Assignment
Find the string "perlami" in the lines below and list every line that contains it.

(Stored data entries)

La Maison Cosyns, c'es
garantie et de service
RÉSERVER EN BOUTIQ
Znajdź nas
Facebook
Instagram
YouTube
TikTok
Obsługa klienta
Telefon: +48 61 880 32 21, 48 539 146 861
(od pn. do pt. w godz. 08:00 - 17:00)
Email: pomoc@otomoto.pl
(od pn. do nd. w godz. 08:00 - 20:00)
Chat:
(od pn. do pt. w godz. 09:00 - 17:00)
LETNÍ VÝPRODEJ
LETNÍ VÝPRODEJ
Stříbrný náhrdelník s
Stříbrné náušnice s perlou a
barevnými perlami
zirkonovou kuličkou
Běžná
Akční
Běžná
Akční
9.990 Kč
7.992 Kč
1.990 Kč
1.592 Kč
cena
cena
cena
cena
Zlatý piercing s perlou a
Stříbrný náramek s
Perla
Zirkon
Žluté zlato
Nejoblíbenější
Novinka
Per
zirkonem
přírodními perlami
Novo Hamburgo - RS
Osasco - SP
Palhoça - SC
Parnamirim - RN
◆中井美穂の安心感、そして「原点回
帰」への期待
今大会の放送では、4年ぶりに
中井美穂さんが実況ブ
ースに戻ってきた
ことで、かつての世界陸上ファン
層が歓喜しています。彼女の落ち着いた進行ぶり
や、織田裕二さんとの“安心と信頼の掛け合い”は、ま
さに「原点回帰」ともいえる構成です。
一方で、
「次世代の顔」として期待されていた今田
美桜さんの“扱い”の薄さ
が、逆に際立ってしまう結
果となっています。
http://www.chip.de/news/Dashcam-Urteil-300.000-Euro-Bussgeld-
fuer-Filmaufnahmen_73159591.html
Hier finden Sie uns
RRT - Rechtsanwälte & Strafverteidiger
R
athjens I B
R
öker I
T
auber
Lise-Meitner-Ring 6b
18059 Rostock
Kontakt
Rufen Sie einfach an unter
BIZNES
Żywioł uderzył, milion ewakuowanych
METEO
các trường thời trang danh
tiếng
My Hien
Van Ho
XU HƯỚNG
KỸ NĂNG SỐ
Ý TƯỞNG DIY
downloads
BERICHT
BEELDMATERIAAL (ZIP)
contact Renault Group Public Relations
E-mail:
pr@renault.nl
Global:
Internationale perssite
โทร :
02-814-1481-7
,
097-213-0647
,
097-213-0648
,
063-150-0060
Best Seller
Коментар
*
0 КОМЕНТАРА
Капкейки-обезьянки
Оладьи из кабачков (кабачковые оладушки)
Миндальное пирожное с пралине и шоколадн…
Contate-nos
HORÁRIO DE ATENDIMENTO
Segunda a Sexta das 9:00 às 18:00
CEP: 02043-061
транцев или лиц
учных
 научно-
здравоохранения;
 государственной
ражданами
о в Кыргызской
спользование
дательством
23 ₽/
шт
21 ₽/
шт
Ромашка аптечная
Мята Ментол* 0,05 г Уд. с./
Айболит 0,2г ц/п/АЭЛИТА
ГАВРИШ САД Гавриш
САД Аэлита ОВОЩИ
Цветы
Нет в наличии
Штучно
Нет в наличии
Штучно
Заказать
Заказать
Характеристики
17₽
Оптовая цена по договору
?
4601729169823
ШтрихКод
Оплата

Problem solution
barevnými perlami
přírodními perlami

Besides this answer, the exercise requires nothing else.